Published: Thu 06 August 2020
Updated: Tue 22 November 2022
By steve

In markets.

tags: journal

Market notes

Risk on day, which really means currency debasement day. I didn’t check every asset class, but commodities generally up. Bonds and equities pretty flat. Things seem dangerously quiet, but we are in the dog days of summer.

Trading ideas

David Einhorn, who is very sceptical about $TSLA thinks that inflation will take off. He has taken a direct exposure to CPI via inflation swaps, a strategy not available to the retail investor. The article points out that simply shorting bonds does not work when the Fed is buying them hand over fist.

An interesting nugget is that he’s buying an air freight company, $AAWW. The idea is simple: most freight is carried in the bellies of passenger planes. If these are not flying, then specialist air freight firms will clean up. In theory!! And, of course, the stock is up 250% from its lows, so it’s probably not the right time to buy, as how difficult can it be to convert a passenger jet to flying freight? It’s not as though we have a shortage of baggage handling capacity or pilots!

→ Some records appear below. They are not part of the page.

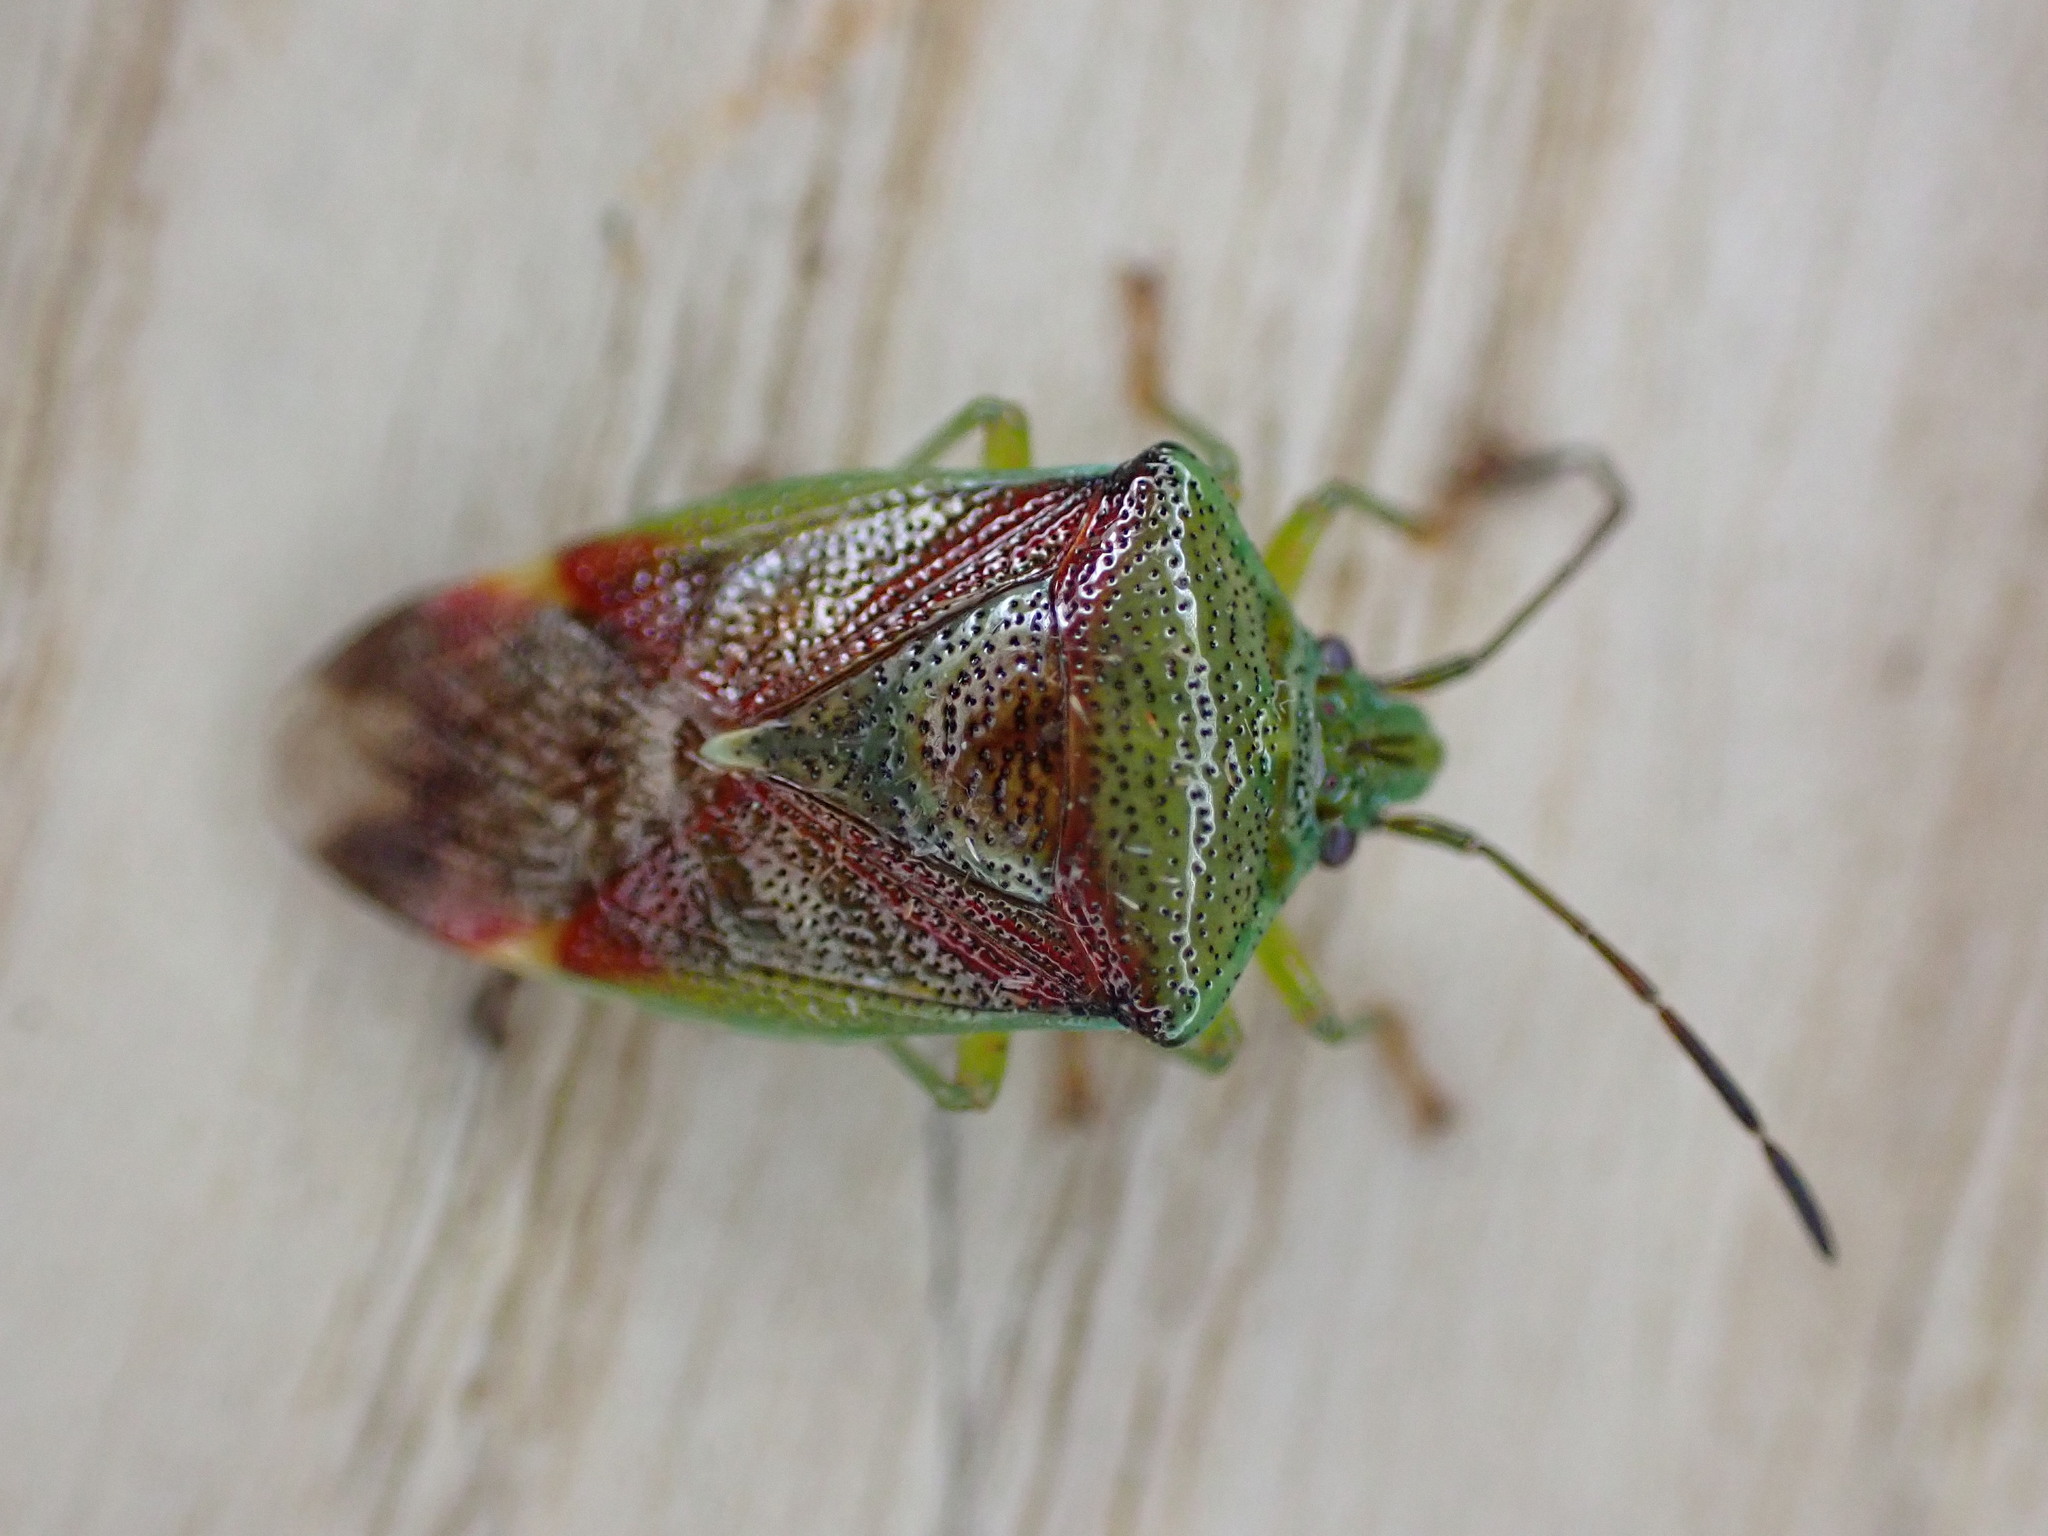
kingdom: Animalia
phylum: Arthropoda
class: Insecta
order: Hemiptera
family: Acanthosomatidae
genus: Elasmostethus
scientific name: Elasmostethus interstinctus
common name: Birch shieldbug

I want to be bullish on Natural Gas. It’s a clean fuel (relative to oil or coal), it’s CO2 footprint is smaller, it’s easily transportable in pipes or tankers (OK, the latter are pricey compared to oil tankers, but many exist), “clean” energy tends to be very intermittent, and it seems to me that the only source of power that is sufficiently flexible to close the gap is gas (and CCGT generation in particular). However, this article makes the case that as soon as though production of gas looks as though it will get into balance with demand, cheap funds flow in and wreck everything. Maybe this time is different, and the Private Equity guys got burned once too often. We shall see.

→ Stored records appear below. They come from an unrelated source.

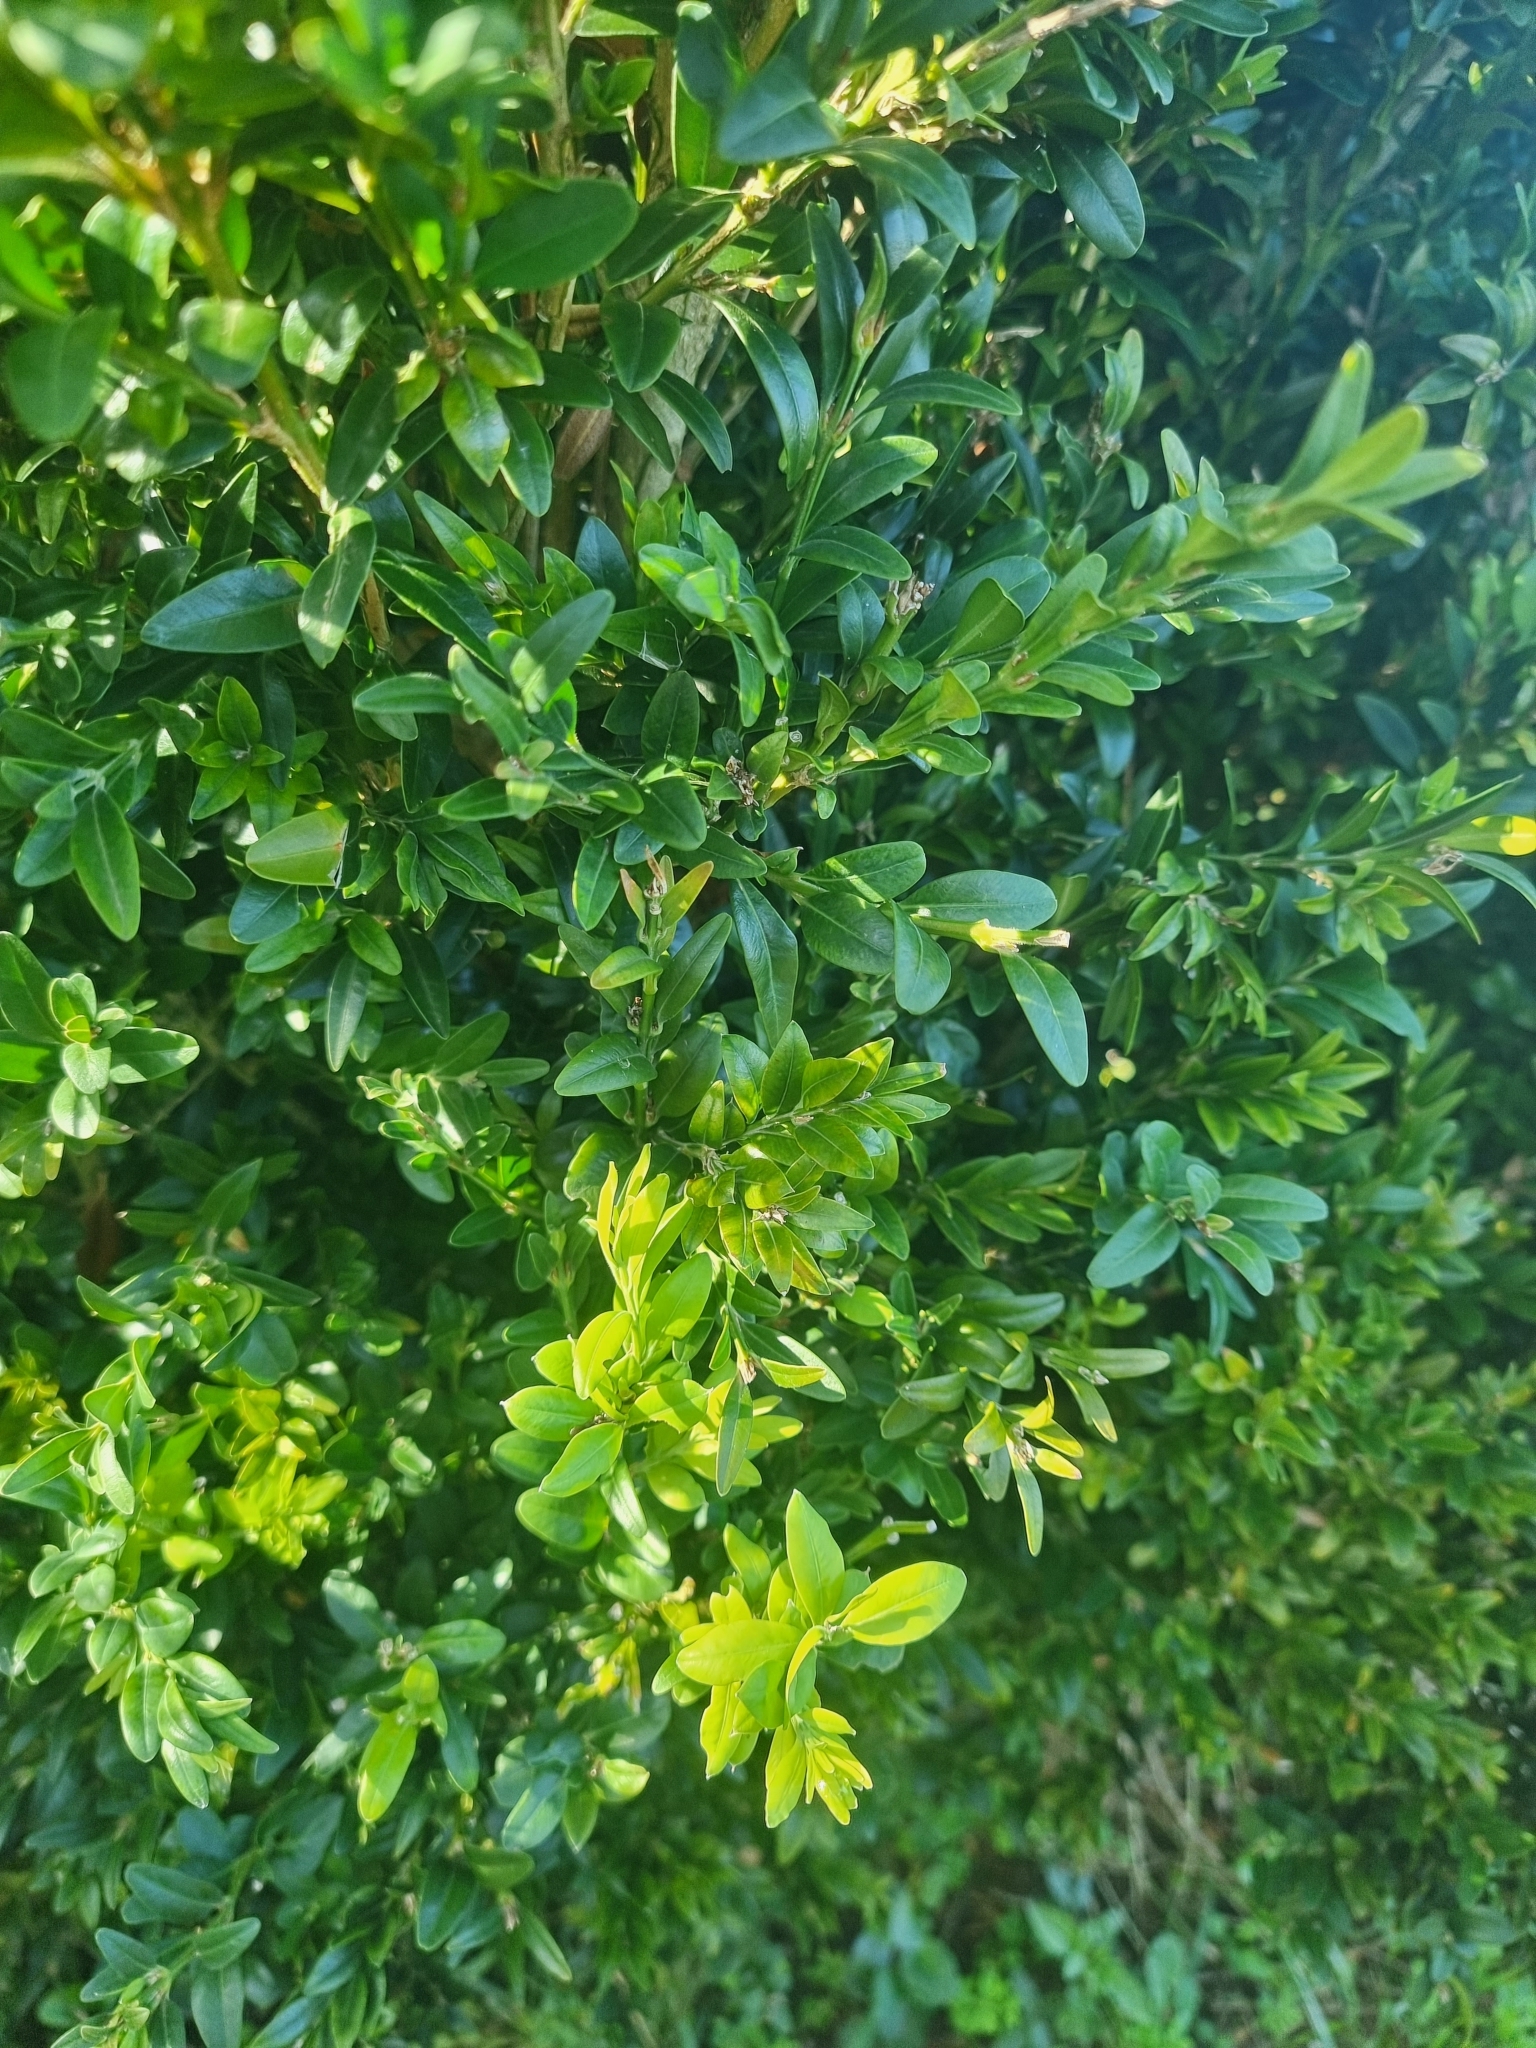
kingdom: Plantae
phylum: Tracheophyta
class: Magnoliopsida
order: Buxales
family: Buxaceae
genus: Buxus
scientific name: Buxus sempervirens
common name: Box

Ask not for whom the IMF toils

It works for Wall Street, not for you, for the Argentinian taxpayer (although, I guess, he has a slight benefit).

Closing bell

The FX market never closes, but the equities markets do, thank God. No great moves, but the AUD seems to be going up against everything. This may be explained by a strong rally in many commodities, especially silver, which was up 7.8% in USD terms. $CVNA shot up insanely, although I read that it cratered a bit after hours. These fraud stocks need to be avoided in this market as they are like unexploded bombs. My list is here, although I don’t know that any are actual frauds: they are just stocks which some commentators have suggested have some sort of fraud going on. I have absolutely no idea whether the suggestions are true or not: I am certainly not going to trade on the basis of such a suggestion.

Worth listening to

I listened to Grant Williams talking to Michael Green. Green’s thesis is that markets have changed because of the rise of passive investing. The massive flows into passive funds changes totally the way that prices respond to flows. One thing I had not realized is that stock borrowing is now much, much cheaper than it used to be, because these huge passive funds that charge essentially zero management fees make all their money by lending out the stock they own. Green made some interesting points about option trading and pricing, and the relationship between option pricing and the Efficient Market Hypothesis. He also had some interesting comments on Jim Simon’s biggest problem running the Medallion Fund, but you have to listen to the whole thing because it’s packed with revelations.

I really think this idea is important. Maybe not quite as much as Mike Green does, but I think that the monotonic price behaviour of the SPX is a consequence of lock-step buying of all stocks as investors’ money moves from active to passive (as boomers cash out and millenials save more). The relative price behaviour of stocks is a function of the shape of the supply schedule for stock. The low free float of stocks like $TSLA and $AMZN must steepen this curve. The other factor, of course, is stock buybacks. With $AAPL, one of the most cash-generative companies on the planet, endlessly issuing debt to fund buybacks, (to neutralize the dilution that stock awards to insiders would otherwise cause), it’s hardly surprising that the stock price never goes down. It really doesn’t make any difference what it’s P/E ratio is.